I'll assume that you intended to imply that each coupon independently has probability $p$ to be in any given black box.
Then we have $n$ independent Bernoulli trials with probability $p$ and are looking for the expected time for all of them to have succeeded at least once. The probability for a given coupon not to have been collected after $k$ black boxes is $(1-p)^k$, so it has been collected with probability $1-(1-p)^k$, so the probability for all coupons to have been collected is $\left(1-(1-p)^k\right)^n$, so the probability that they haven't all been collected is $1-\left(1-(1-p)^k\right)^n$. The expected number of black boxes required to collect all coupons is the sum of these probabilities:
\begin{align}
\sum_{k=0}^\infty\left(1-\left(1-(1-p)^k\right)^n\right)
&=\sum_{k=0}^\infty\left(1-\sum_{j=0}^n\binom nj\left(-(1-p)^k\right)^j\right)
\\
&=\sum_{k=0}^\infty\sum_{j=1}^n(-1)^{j-1}\binom nj(1-p)^{jk}
\\
&=\sum_{j=1}^n(-1)^{j-1}\binom nj\sum_{k=0}^\infty(1-p)^{jk}
\\
&=\sum_{j=1}^n(-1)^{j-1}\binom nj\frac1{1-(1-p)^j}\;.
\end{align}
The same result can also be derived using the maximum-minimums identity.

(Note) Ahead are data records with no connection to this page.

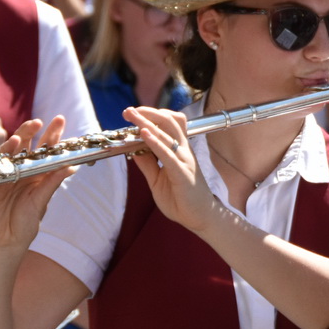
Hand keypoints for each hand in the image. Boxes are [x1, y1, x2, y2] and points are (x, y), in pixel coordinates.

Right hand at [0, 118, 78, 249]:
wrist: (6, 241)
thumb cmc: (26, 223)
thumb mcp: (42, 201)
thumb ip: (52, 183)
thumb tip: (71, 166)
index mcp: (37, 174)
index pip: (46, 151)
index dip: (52, 135)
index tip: (60, 119)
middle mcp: (22, 171)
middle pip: (27, 146)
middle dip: (33, 131)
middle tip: (40, 120)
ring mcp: (6, 175)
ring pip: (12, 151)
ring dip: (20, 138)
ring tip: (29, 127)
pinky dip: (3, 154)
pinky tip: (11, 145)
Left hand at [123, 106, 220, 236]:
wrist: (200, 217)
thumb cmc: (181, 199)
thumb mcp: (157, 179)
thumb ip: (147, 163)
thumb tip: (133, 148)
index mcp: (179, 150)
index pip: (169, 124)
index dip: (152, 115)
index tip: (133, 113)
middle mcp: (183, 150)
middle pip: (168, 122)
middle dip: (147, 113)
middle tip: (128, 111)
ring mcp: (184, 160)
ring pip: (167, 133)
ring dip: (147, 122)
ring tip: (132, 115)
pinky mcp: (182, 172)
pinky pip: (167, 154)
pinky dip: (155, 142)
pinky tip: (144, 135)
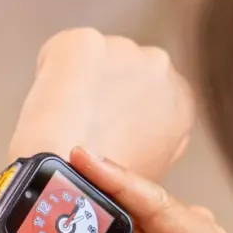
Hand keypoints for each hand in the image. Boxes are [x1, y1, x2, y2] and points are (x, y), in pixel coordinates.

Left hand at [8, 30, 193, 182]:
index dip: (126, 113)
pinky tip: (50, 103)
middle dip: (106, 89)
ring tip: (65, 119)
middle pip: (125, 70)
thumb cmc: (106, 190)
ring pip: (94, 59)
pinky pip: (61, 54)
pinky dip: (51, 74)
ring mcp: (122, 49)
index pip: (153, 95)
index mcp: (182, 100)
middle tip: (84, 125)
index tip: (109, 130)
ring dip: (81, 81)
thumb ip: (149, 141)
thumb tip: (127, 139)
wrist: (72, 180)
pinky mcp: (84, 42)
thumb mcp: (150, 171)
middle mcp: (160, 67)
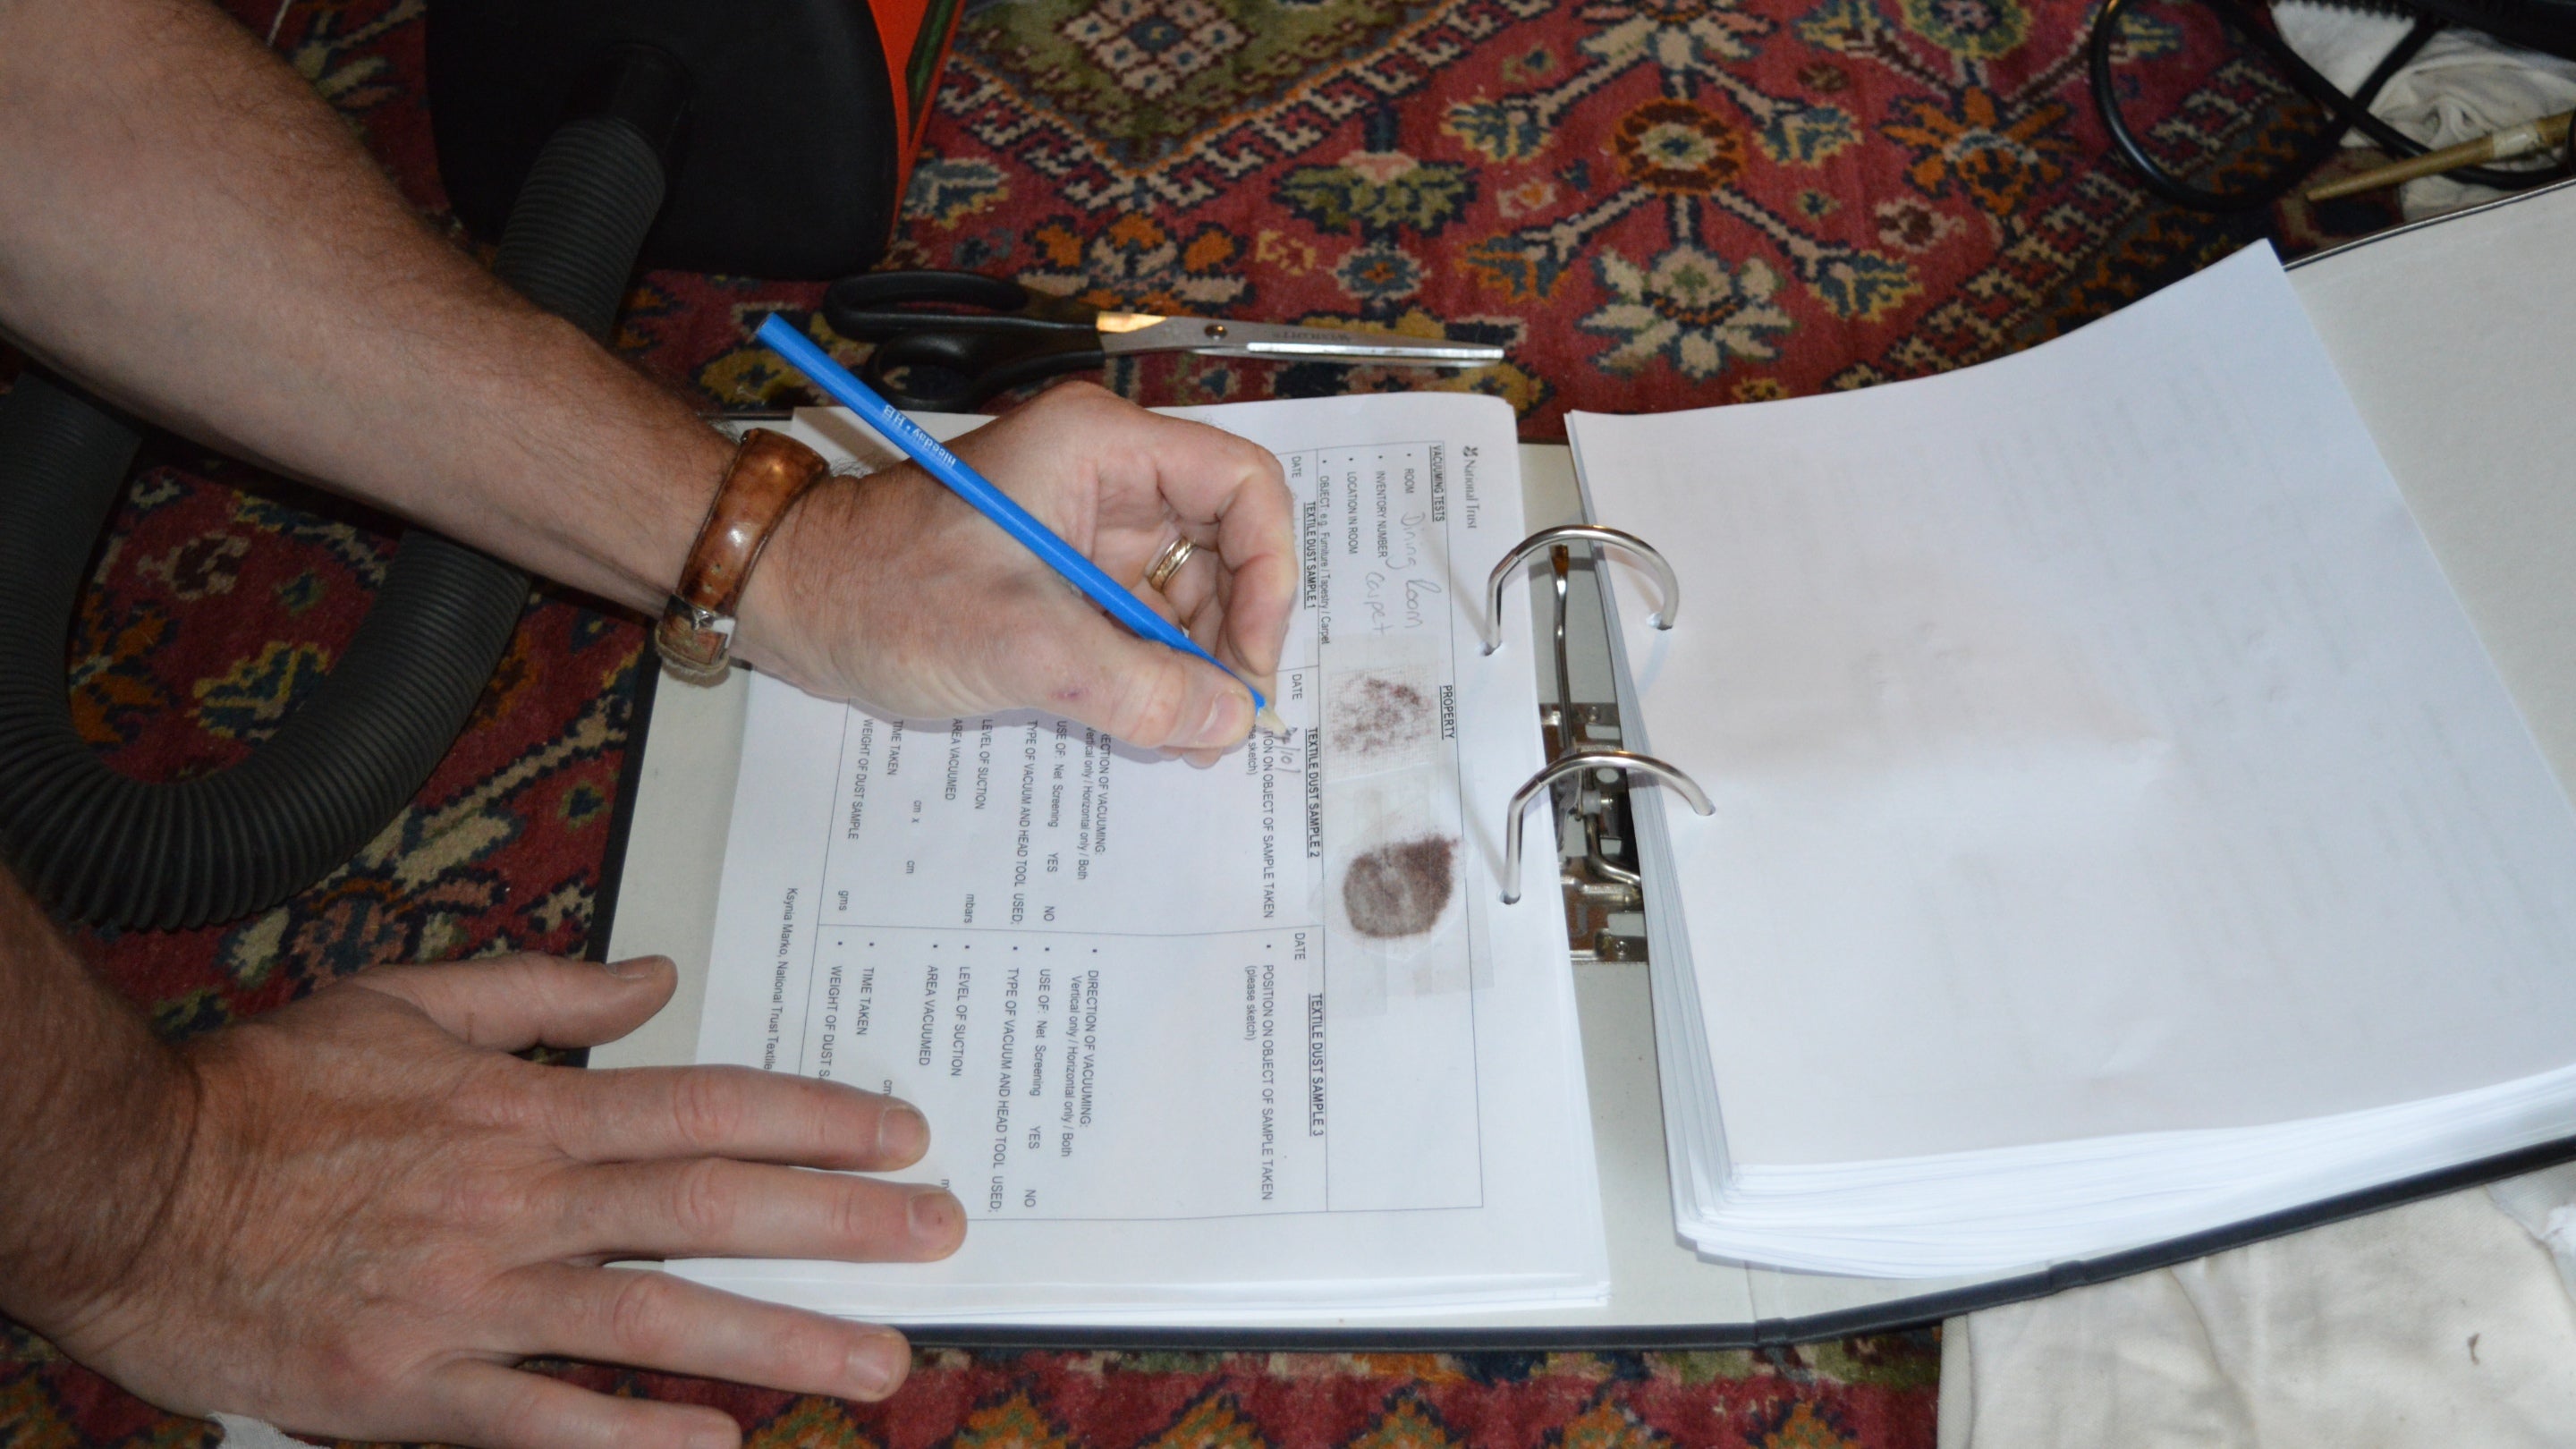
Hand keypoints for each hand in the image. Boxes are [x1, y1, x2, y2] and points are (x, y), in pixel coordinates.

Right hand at [9, 954, 962, 1448]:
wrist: (127, 1186)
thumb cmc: (262, 1096)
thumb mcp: (404, 1002)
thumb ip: (542, 993)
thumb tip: (656, 977)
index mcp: (521, 1109)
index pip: (705, 1107)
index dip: (815, 1121)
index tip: (899, 1134)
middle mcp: (517, 1200)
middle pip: (709, 1208)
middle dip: (839, 1225)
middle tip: (938, 1239)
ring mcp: (469, 1299)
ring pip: (653, 1319)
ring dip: (777, 1341)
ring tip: (877, 1361)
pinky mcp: (408, 1388)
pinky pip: (541, 1420)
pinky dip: (632, 1437)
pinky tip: (716, 1447)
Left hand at [739, 381, 1296, 760]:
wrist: (793, 603)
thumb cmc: (886, 594)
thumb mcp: (1024, 648)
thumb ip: (1139, 689)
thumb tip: (1232, 723)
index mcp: (1101, 448)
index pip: (1242, 484)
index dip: (1269, 572)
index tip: (1252, 658)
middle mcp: (1107, 476)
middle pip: (1226, 542)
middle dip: (1235, 630)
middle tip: (1225, 716)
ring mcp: (1087, 526)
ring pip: (1189, 589)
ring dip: (1197, 662)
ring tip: (1186, 734)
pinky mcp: (1065, 576)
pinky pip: (1141, 619)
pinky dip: (1155, 671)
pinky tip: (1153, 723)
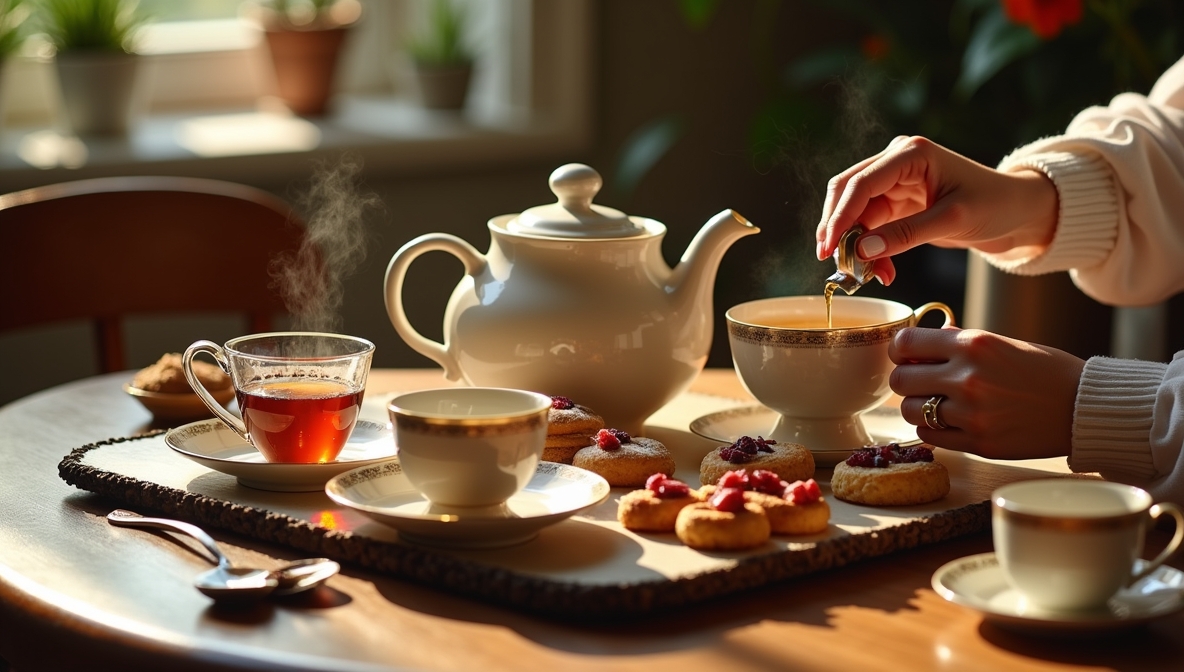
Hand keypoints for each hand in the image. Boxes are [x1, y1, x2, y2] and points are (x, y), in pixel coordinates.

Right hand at [815, 136, 1058, 284]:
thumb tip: (862, 250)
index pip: (861, 183)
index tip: (828, 247)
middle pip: (847, 192)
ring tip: (867, 275)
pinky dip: (870, 248)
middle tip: (834, 262)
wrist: (1018, 211)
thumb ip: (906, 234)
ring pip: (855, 212)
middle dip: (838, 228)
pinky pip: (869, 225)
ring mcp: (894, 181)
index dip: (840, 216)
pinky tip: (880, 270)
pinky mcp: (896, 201)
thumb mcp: (953, 221)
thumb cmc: (995, 205)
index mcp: (911, 153)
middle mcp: (896, 161)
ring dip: (855, 243)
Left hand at [888, 326, 1083, 459]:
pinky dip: (932, 429)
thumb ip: (960, 341)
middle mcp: (968, 377)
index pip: (905, 342)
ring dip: (917, 407)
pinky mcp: (979, 443)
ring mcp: (972, 413)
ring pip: (909, 411)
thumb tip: (927, 338)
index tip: (908, 355)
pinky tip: (949, 422)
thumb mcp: (1003, 343)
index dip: (900, 350)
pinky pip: (930, 436)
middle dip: (907, 380)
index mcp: (973, 344)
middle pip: (900, 380)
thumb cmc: (1046, 370)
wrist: (1084, 407)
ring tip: (937, 404)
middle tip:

The time it takes to collect all coupons is the maximum of the times $X_i$, where $X_i$ is the time it takes to collect the $i$-th coupon:
\begin{align}
\def\ex#1{\mathbb E\left[#1\right]}
\ex{\max_iX_i}
&=\sum_i\ex{X_i}-\sum_{i\lt j}\ex{\min\{X_i,X_j\}}+\sum_{i\lt j\lt k}\ex{\min\{X_i,X_j,X_k\}}-\cdots
\\
&=\sum_{j=1}^n(-1)^{j-1}\binom nj\frac1{1-(1-p)^j}\;,
\end{align}
since the minimum of the completion times of $j$ particular coupons is the expected time it takes for a Bernoulli trial with success probability $1-(1-p)^j$ to succeed. Equivalently, we could use inclusion-exclusion to find the probability that not all coupons have been collected and then sum over $k$ as above.